Re: Airflow-GCP for Google Container Engine

Posted by Koen Mevissen <km...@travix.com>.
Nice one, thanks! I tried this a while ago, and got stuck on resource
issues - probably because I capped the pods max resources to hard.

I see in the worker yaml it creates 1 worker replica, are you running it
with multiple workers as well? Are you managing any resources on the pods,
or you let the workers consume whatever's available on the nodes?

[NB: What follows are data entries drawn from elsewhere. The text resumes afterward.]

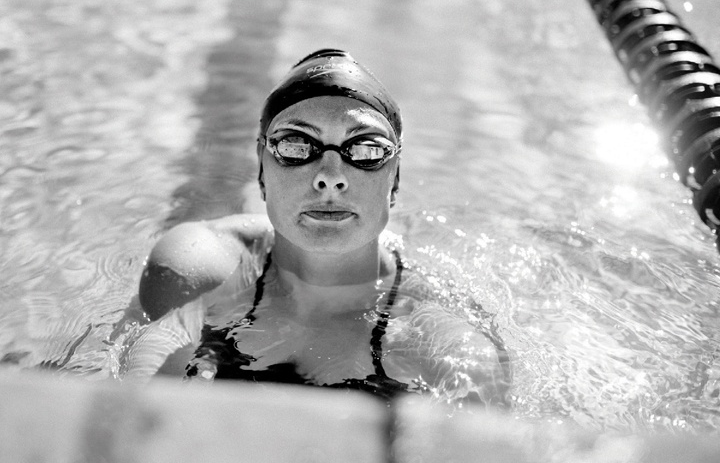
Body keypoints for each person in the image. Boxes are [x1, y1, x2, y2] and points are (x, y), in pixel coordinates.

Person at [123, 49, 509, 405]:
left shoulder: (439, 340)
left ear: (394, 179)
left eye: (366, 149)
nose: (330, 176)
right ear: (261, 167)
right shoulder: (196, 270)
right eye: (296, 144)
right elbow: (118, 421)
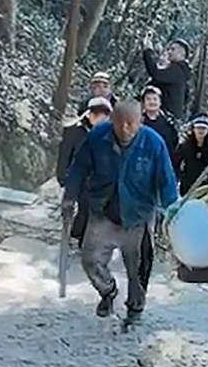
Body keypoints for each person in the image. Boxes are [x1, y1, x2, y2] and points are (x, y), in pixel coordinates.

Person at [62, 100, 178, 324]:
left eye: (131, 124)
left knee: (138, 270)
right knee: (90, 260)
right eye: (120, 123)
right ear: (111, 121)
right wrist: (69, 196)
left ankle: (135, 309)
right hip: (103, 211)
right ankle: (108, 291)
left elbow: (167, 180)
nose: (125, 129)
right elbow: (79, 167)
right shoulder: (97, 137)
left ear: (140, 122)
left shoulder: (154, 143)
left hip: (138, 216)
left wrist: (173, 212)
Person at [56, 97, 113, 246]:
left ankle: (85, 240)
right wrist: (63, 177)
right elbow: (64, 156)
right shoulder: (73, 131)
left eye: (104, 116)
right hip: (79, 179)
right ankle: (78, 234)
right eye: (97, 115)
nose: (101, 119)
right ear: (89, 114)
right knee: (83, 210)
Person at [142, 35, 191, 120]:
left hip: (166, 117)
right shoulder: (180, 72)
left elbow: (156, 75)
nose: (169, 52)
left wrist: (147, 51)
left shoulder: (178, 70)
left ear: (181, 54)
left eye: (173, 49)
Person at [173, 114, 208, 195]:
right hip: (187, 187)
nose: (200, 131)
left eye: (203, 128)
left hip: (205, 188)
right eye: (198, 128)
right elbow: (175, 163)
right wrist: (182, 176)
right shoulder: (185, 147)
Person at [141, 85, 178, 162]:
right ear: (143, 102)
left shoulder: (168, 122)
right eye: (148, 99)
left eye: (155, 99)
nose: (152, 102)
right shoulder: (139, 122)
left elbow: (173, 143)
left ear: (160, 102)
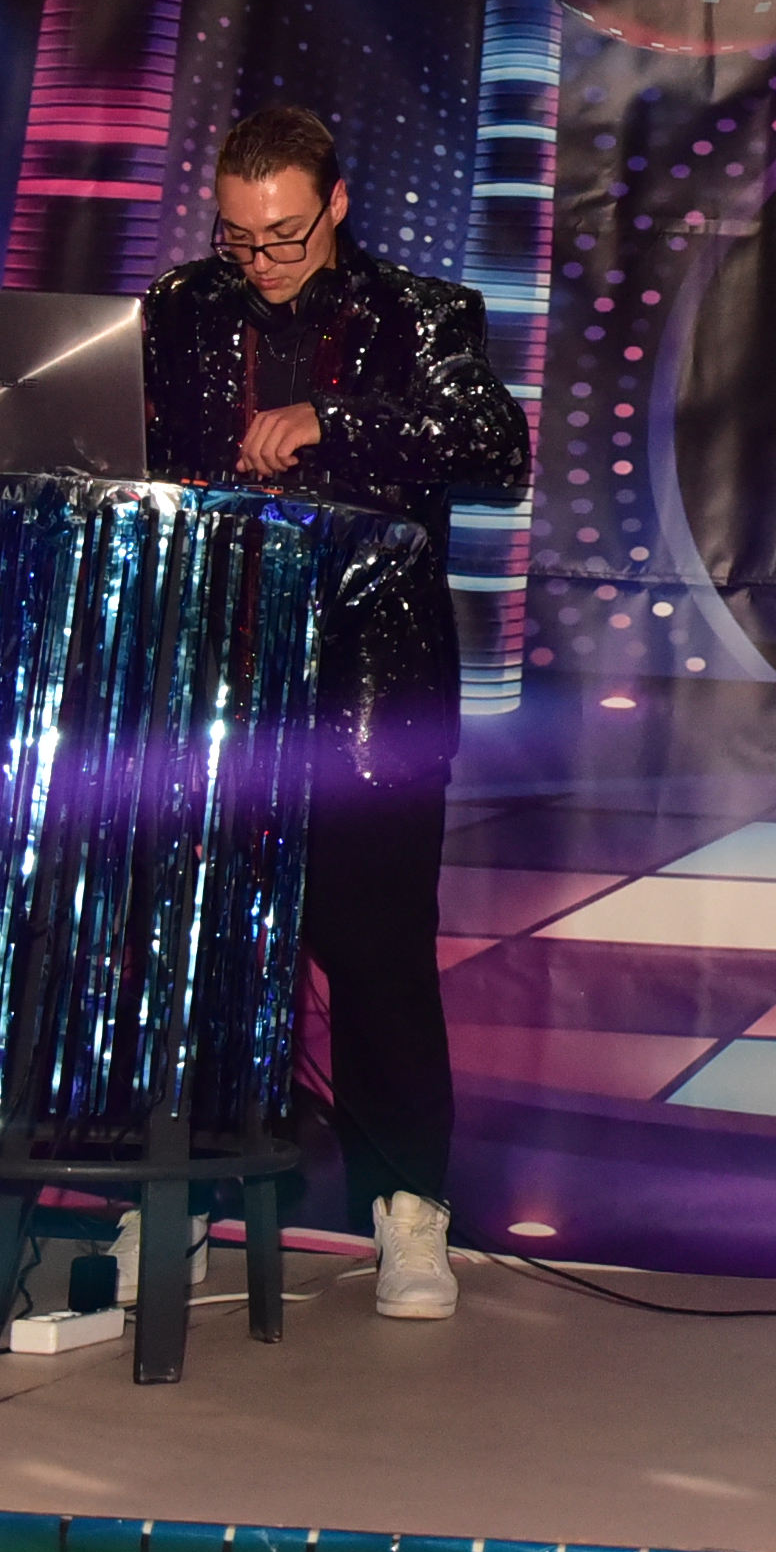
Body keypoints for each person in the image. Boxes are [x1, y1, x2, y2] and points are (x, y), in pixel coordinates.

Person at [141, 104, 528, 1323]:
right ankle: (171, 1195)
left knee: (377, 966)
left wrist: (332, 421)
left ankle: (408, 1215)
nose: (261, 259)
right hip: (215, 682)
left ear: (338, 203)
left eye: (286, 235)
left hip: (369, 696)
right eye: (242, 236)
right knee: (201, 959)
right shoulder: (182, 308)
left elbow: (493, 440)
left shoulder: (422, 313)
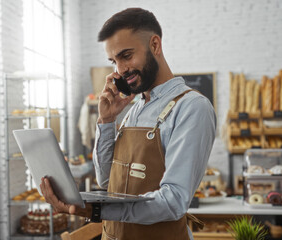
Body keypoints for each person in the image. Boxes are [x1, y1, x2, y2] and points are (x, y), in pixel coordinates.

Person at [40, 7, 216, 240]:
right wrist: (106, 120)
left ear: (155, 45)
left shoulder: (191, 107)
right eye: (114, 61)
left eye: (126, 56)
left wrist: (96, 210)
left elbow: (173, 201)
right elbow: (106, 181)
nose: (120, 70)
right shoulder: (135, 109)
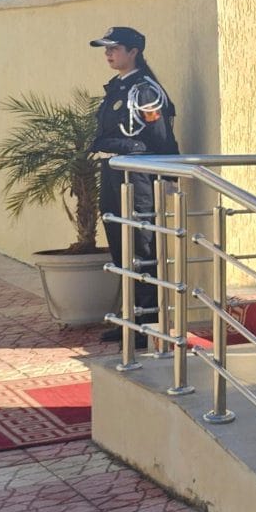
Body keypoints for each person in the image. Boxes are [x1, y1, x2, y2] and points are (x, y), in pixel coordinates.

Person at [87, 26, 179, 343]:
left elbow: (160, 137)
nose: (108, 54)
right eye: (106, 49)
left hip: (137, 176)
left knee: (141, 246)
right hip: (114, 171)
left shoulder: (144, 91)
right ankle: (130, 317)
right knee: (120, 246)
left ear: (133, 52)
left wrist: (170, 174)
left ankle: (147, 321)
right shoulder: (118, 87)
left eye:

On Fri, Dec 2, 2016 at 10:14 PM, Chris Riccomini <cr...@apache.org>
wrote:

> Nice, thanks! :)
>
> On Fri, Dec 2, 2016 at 4:55 AM, Alex Van Boxel <al...@vanboxel.be> wrote:
>
> > Hi all,
> >
> > I think I pulled it off to have kind of "one-execute" install of Airflow
> on
> > Google Container Engine. Personally I find this my preferred setup
> (because
> > I can have a production environment and staging environment). It's what I
> > use for our production/staging setup. I think someone else could pull it
> > off with everything in this repo:
> >
> > https://github.com/alexvanboxel/airflow-gcp-k8s
> >
> > It has a README that should be enough to get it setup.
> >
> > Now I'll work on my sync'er so my dags will refresh as soon as I push to
> > git :-)
> >
>



-- 
Kind regards,
Met vriendelijke groet,

*Koen Mevissen*
Principal BI Developer


*Travix Nederland B.V.*
Piet Heinkade 55
1019 GM Amsterdam
The Netherlands

T. +31 (0)20 203 3241
E: KMevissen@travix.com
www.travix.com

*Brands: * CheapTickets  |  Vliegwinkel  |  Vayama  |  BudgetAir  |
 Flugladen

Re: Airflow-GCP for Google Container Engine

Posted by Chris Riccomini <cr...@apache.org>.
Nice, thanks! :)

On Fri, Dec 2, 2016 at 4:55 AM, Alex Van Boxel <al...@vanboxel.be> wrote:

> Hi all,
>
> I think I pulled it off to have kind of "one-execute" install of Airflow on
> Google Container Engine. Personally I find this my preferred setup (because
> I can have a production environment and staging environment). It's what I
> use for our production/staging setup. I think someone else could pull it
> off with everything in this repo:
>
> https://github.com/alexvanboxel/airflow-gcp-k8s
>
> It has a README that should be enough to get it setup.
>
> Now I'll work on my sync'er so my dags will refresh as soon as I push to
> git :-)
>